Parlamentares observam que o ambiente político se deteriorou com a disputa presidencial, o que pode levar a oposição a transformar a votação em um gesto político contra o presidente Luiz Inácio Lula da Silva. Um líder governista destacou que a entrada do senador Flávio Bolsonaro na corrida presidencial aumentou a tensão no Congresso, tornando votações relevantes no Senado mais pesadas em termos eleitorais.
Integrantes da base governista avaliam que a oposição pode usar a indicação ao Supremo para impor uma derrota ao governo. Por isso, aliados de Lula defendem que se espere o fim da disputa eleitoral para retomar as articulações necessárias.
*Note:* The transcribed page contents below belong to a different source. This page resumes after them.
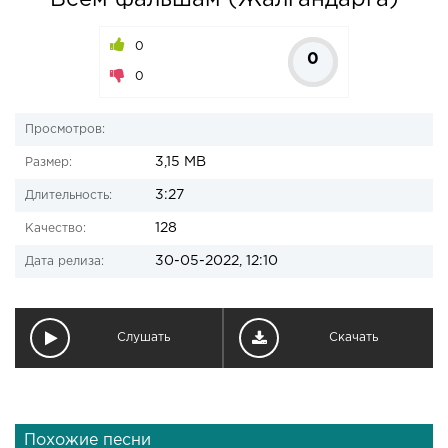
Всем фальшам (Жалгандарга)
0
0
0
Просмотров:
3,15 MB
Размер:
3:27
Длительность:
128
Качество:
30-05-2022, 12:10
Дата релиза:
Слушать
Скачать
Похожие песни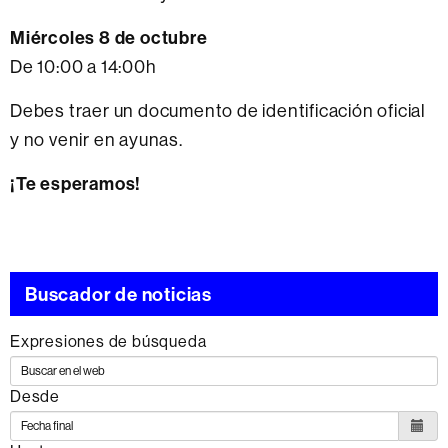
Miércoles 8 de octubre
De 10:00 a 14:00h
Debes traer un documento de identificación oficial
y no venir en ayunas.
¡Te esperamos!
Buscador de noticias
Expresiones de búsqueda
Desde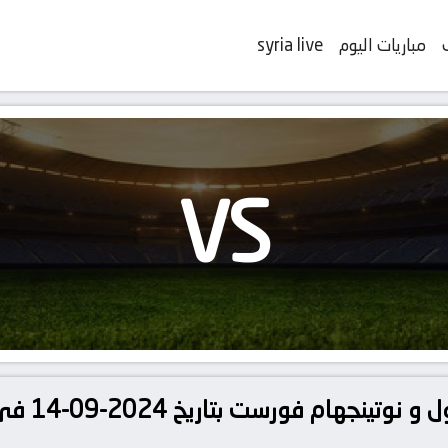
مباريات اليوم
syria live
VS
تفاصيل وموع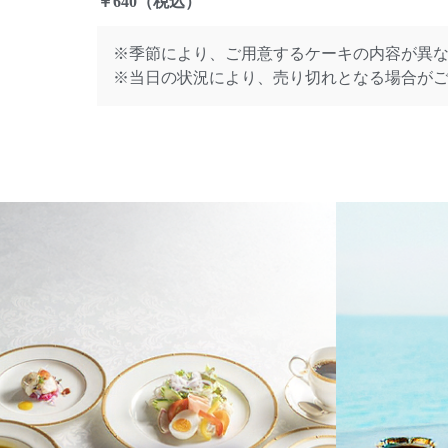
￥640（税込）
※季節により、ご用意するケーキの内容が異
※当日の状況により、売り切れとなる場合が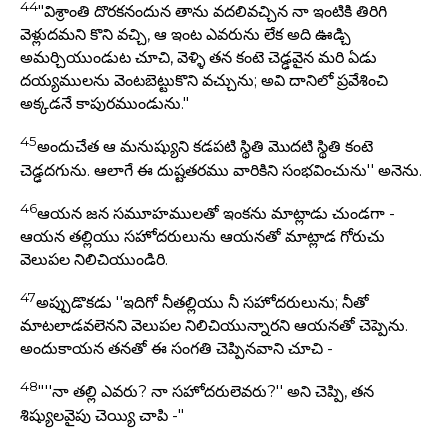
44
"విశ్రాంతి దొరకనందున తాను వదలివచ్చిన నా ఇంటికి తిరిగి
వెళ్లుదమని కొని వచ్చి, ఆ ఇంట ఎవరును లేక అది ఊడ్చి
అమర్చియుండుట చూచి, వెళ్ళి తన కంటె చెడ్ఢవైన మరి ఏడు
దయ్యములను వెంటబెట్టుకొని వచ్చును; అవి దానిలో ప్రవేశించి
అక్కడనే కాపురముండును."
45
అందుచేత ఆ మనుష్యుని కడపటి స్థితి మొదటి స్థితి కంటె
చెడ్ఢదగును. ఆలాగే ఈ దుష్టతరము వారికిని సంభవించును'' అనెను.
46
ఆయన జన సమూహములతో ఇంకను మాట్లాడు చుండగా -
ఆయన తల్లియు సహోదరులును ఆయనతో మాట్లాడ గోరుచు
వెలుపల నిలిచియుండిరి.
47
అప్పుడొకడు ''ఇదిగో నీతల్లియు నీ సహోదరులును; నీతో
మాటలాడవలెనని వెలుపల నిలిచియున్నారని ఆయనతో చెప్పెను.
అందుకాయన తనతో ఈ సంగతి చెప్పినవాని చూచి -
48
"''నా తల్లి ఎవరు? నా సహోదరులెవరు?'' అని చెప్పి, తన
శిష్యులవైపు చెయ్యి చాపి -"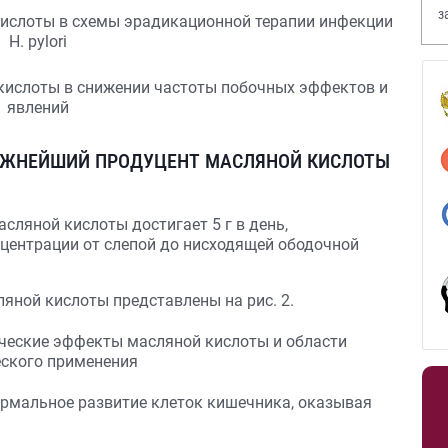
з
В
АЖНЕЙШИЙ ПРОДУЦЕНТ МАСЛЯНОЙ КИСЛОТЫ
ляной кислоты достигает 5 г в день,
центрации от слепой до нисходящей ободочной
ной кислоты представлены на рис. 2.
ормальное развитие клеток кишечника, оказывая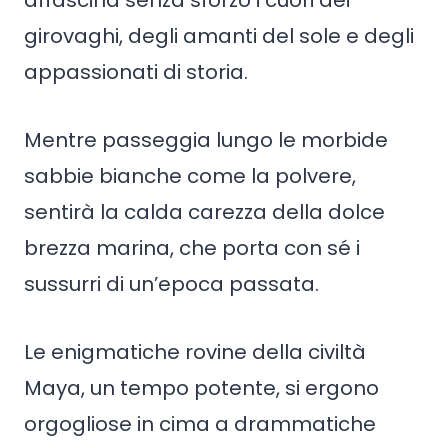
affascina senza sforzo i cuori dei
girovaghi, degli amanti del sole e degli
appassionati di storia.
Mentre passeggia lungo le morbide
sabbie bianche come la polvere,
sentirà la calda carezza della dolce
brezza marina, che porta con sé i
sussurri di un’epoca passata.
Le enigmatiche rovine della civiltà
Maya, un tempo potente, si ergono
orgogliose in cima a drammatiche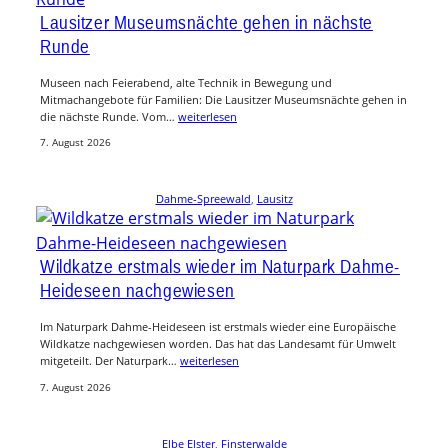
Lausitzer Museumsnächte gehen in nächste
Runde
Museen nach Feierabend, alte Technik in Bewegung und
Mitmachangebote für Familien: Die Lausitzer Museumsnächte gehen in
die nächste Runde. Vom…
weiterlesen
7. August 2026
Dahme-Spreewald
, 
Lausitz
Wildkatze erstmals wieder im Naturpark Dahme-
Heideseen nachgewiesen
Im Naturpark Dahme-Heideseen ist erstmals wieder eine Europäische
Wildkatze nachgewiesen worden. Das hat das Landesamt für Umwelt
mitgeteilt. Der Naturpark…
weiterlesen
7. August 2026
Elbe Elster
, 
Finsterwalde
Outro fator que influencia a estratégia do governo é o distanciamento entre Lula e o presidente do Senado, Davi Alcolumbre. Nos últimos meses, tentativas de reaproximação avançaram lentamente. Um líder governista mencionou que Lula e Alcolumbre devem conversar para tentar reduzir as tensões, que aumentaram após a decisão de Lula de indicar Jorge Messias ao STF, enquanto Alcolumbre defendia outro nome.